━━ Records for this task

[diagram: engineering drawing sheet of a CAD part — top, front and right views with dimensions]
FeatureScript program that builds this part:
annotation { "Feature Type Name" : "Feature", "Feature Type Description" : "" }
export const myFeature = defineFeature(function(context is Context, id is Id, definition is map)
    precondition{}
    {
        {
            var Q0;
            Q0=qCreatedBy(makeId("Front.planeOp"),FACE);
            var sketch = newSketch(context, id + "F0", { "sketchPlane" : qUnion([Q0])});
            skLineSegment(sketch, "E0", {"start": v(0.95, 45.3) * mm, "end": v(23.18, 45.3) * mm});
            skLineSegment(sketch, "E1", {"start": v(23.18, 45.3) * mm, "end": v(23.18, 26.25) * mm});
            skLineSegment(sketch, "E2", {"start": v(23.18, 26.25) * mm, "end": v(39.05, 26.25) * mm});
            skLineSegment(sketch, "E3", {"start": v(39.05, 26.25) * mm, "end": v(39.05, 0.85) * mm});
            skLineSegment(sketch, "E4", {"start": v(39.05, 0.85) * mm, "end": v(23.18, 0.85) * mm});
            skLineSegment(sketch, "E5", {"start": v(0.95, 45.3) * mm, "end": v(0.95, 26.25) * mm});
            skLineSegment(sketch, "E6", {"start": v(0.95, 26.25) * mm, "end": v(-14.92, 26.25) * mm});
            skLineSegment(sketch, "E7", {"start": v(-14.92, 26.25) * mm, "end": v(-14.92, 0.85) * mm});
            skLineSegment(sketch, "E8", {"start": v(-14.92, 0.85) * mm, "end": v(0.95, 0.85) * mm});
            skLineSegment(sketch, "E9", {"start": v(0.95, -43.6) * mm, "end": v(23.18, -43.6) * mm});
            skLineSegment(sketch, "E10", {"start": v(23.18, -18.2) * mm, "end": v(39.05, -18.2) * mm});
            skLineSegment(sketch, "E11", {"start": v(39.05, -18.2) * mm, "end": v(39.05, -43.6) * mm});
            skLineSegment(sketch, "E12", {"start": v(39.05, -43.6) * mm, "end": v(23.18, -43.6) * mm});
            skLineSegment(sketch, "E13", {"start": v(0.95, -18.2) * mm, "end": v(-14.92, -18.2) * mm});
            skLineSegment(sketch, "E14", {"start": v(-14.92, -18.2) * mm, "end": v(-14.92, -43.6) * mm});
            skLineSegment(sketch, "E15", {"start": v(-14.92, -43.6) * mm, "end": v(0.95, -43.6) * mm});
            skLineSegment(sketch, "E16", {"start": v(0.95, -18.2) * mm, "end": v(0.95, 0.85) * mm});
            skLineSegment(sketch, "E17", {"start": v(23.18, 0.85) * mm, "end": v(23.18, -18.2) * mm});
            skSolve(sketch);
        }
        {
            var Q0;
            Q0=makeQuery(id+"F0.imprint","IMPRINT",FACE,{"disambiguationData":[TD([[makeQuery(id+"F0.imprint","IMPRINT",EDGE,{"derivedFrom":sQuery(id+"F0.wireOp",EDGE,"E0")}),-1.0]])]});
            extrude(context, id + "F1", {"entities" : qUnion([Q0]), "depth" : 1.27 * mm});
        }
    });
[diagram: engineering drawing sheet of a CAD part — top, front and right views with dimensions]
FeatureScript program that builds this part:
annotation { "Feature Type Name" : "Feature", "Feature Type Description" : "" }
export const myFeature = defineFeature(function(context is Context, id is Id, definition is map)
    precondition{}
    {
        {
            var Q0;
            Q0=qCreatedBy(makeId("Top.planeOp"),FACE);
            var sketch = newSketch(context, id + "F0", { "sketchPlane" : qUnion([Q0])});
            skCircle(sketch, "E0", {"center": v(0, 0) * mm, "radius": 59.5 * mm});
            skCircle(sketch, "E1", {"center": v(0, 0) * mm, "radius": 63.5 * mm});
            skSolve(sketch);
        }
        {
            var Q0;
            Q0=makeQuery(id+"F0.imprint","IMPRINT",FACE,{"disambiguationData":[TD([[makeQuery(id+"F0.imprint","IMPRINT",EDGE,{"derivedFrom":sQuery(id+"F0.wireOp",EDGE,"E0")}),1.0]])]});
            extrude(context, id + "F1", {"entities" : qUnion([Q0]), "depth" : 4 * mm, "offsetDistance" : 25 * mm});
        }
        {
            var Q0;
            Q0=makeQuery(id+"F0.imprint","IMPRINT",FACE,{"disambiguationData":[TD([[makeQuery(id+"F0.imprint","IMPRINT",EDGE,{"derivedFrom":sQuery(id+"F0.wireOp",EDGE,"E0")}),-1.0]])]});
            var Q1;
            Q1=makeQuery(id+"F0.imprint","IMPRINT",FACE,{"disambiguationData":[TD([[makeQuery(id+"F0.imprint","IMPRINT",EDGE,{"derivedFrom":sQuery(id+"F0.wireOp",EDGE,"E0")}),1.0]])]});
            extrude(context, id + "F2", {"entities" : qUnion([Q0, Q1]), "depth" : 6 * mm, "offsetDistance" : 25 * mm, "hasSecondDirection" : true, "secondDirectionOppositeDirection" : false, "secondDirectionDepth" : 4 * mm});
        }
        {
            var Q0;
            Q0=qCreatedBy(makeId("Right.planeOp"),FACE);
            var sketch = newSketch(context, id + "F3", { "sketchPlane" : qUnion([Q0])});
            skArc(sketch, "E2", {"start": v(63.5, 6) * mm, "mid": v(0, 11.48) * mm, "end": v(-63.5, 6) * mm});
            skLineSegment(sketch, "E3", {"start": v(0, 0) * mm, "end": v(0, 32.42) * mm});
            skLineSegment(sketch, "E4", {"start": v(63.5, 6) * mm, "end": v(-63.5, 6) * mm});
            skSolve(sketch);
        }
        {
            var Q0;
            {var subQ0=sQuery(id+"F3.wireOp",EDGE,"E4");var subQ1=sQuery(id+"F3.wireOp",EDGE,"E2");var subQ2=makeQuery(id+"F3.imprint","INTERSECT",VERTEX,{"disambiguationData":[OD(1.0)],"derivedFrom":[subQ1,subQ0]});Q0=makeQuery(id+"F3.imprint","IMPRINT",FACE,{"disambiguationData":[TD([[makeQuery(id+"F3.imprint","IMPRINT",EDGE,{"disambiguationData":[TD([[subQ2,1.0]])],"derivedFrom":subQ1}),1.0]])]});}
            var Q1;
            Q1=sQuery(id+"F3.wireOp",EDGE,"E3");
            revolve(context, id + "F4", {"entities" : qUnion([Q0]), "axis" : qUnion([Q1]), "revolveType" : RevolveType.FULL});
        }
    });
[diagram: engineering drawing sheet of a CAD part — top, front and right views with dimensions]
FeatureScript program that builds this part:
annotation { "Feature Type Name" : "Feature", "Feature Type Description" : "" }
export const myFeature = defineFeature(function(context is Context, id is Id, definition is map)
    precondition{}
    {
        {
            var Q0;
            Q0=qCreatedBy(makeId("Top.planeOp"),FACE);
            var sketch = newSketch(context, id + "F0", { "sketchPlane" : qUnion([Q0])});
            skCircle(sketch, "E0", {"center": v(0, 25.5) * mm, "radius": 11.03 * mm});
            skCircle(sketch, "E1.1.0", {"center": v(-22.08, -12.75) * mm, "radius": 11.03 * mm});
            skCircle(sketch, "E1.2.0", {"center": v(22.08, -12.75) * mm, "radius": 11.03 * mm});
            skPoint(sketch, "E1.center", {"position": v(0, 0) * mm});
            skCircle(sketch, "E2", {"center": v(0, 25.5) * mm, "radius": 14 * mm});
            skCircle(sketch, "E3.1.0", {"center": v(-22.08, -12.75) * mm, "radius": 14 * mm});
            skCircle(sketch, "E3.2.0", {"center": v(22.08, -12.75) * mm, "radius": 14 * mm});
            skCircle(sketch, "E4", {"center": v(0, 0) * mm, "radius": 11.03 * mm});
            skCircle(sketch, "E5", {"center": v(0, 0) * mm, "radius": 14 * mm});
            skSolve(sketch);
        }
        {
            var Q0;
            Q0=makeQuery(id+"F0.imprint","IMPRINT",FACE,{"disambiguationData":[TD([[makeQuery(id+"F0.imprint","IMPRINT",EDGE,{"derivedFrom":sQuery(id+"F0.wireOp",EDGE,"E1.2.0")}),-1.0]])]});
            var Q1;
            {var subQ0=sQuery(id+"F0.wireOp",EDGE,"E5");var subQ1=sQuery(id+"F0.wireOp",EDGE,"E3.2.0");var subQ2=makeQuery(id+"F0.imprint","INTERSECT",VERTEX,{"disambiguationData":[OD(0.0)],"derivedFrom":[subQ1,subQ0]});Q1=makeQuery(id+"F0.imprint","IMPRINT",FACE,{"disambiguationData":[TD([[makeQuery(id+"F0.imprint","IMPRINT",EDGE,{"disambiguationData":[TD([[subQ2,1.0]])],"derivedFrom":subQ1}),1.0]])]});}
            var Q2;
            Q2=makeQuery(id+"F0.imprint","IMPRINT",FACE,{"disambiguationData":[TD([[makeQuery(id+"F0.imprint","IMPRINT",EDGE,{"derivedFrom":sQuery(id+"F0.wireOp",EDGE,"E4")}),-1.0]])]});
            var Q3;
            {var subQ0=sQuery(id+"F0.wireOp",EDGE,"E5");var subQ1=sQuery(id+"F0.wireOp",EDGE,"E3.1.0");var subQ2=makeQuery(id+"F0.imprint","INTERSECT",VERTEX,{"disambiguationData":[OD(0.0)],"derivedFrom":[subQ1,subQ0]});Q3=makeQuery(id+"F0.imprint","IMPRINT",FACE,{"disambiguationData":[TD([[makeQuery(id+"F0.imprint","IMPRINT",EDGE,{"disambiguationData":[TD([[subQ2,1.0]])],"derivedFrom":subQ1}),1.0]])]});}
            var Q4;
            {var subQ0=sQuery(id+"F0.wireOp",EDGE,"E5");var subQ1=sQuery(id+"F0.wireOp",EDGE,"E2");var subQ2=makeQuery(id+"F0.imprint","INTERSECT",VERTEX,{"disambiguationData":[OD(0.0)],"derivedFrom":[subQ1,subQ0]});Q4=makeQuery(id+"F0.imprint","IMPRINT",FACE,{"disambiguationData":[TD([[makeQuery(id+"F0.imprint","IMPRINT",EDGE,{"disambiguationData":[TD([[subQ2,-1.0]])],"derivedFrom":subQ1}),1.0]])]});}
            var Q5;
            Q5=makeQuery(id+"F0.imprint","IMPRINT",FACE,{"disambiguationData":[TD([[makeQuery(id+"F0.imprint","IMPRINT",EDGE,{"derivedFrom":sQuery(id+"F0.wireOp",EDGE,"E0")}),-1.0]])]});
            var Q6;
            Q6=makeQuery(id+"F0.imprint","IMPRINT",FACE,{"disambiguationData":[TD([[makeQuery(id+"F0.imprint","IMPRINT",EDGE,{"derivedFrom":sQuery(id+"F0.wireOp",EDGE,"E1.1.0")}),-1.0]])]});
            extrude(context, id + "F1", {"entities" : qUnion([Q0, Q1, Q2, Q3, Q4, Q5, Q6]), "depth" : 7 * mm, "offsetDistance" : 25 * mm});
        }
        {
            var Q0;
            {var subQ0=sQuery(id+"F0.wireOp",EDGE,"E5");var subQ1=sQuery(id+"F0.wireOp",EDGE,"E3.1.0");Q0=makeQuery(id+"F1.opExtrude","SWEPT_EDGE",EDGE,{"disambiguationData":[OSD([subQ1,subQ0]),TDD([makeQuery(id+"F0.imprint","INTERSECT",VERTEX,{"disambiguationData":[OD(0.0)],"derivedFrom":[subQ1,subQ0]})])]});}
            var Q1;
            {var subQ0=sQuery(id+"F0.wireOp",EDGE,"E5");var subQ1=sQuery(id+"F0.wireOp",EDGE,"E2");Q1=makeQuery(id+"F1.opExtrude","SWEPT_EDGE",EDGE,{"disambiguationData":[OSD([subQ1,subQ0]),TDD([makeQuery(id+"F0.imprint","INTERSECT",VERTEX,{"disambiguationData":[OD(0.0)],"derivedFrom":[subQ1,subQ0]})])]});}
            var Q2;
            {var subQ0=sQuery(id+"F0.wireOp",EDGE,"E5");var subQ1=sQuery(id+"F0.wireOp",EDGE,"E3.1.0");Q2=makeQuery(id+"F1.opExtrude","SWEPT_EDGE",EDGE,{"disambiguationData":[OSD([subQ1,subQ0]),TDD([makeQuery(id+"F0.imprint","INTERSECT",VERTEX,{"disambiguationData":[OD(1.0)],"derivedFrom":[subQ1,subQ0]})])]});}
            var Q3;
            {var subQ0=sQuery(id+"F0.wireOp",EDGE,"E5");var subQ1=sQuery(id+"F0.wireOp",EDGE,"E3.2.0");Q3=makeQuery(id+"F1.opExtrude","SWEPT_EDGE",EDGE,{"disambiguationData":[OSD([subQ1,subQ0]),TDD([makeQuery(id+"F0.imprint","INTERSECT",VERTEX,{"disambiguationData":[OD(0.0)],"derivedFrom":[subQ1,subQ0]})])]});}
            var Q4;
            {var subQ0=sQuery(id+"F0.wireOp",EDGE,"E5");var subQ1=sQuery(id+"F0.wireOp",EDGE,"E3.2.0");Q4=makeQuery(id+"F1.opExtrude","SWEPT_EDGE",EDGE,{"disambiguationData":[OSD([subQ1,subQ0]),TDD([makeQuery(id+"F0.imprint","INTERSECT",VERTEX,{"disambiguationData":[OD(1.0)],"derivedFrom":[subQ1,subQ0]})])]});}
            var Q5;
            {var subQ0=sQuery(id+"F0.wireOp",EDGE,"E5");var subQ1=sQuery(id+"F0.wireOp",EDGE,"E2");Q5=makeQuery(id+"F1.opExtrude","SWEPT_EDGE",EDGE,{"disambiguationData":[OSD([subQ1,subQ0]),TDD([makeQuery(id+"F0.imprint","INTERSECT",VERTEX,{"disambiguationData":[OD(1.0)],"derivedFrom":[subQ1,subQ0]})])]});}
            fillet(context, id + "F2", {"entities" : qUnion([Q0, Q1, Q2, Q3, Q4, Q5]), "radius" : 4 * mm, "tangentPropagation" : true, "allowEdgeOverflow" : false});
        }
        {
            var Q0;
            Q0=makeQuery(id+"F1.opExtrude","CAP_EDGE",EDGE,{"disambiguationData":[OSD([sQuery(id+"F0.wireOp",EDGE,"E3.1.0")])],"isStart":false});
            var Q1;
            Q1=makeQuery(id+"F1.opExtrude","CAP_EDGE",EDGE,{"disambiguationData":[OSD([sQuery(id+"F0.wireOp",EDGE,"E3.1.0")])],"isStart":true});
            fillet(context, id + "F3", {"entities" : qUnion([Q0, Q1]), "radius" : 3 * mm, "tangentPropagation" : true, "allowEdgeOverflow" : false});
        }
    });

━━━━

▸ **Directions**
Locate every line in the entries above that contains the string "makeId", and copy each of those lines. Case counts.

▸ **Result**
            Q0=qCreatedBy(makeId("Front.planeOp"),FACE);
            Q0=qCreatedBy(makeId("Top.planeOp"),FACE);
            Q0=qCreatedBy(makeId("Right.planeOp"),FACE);
            Q0=qCreatedBy(makeId("Top.planeOp"),FACE);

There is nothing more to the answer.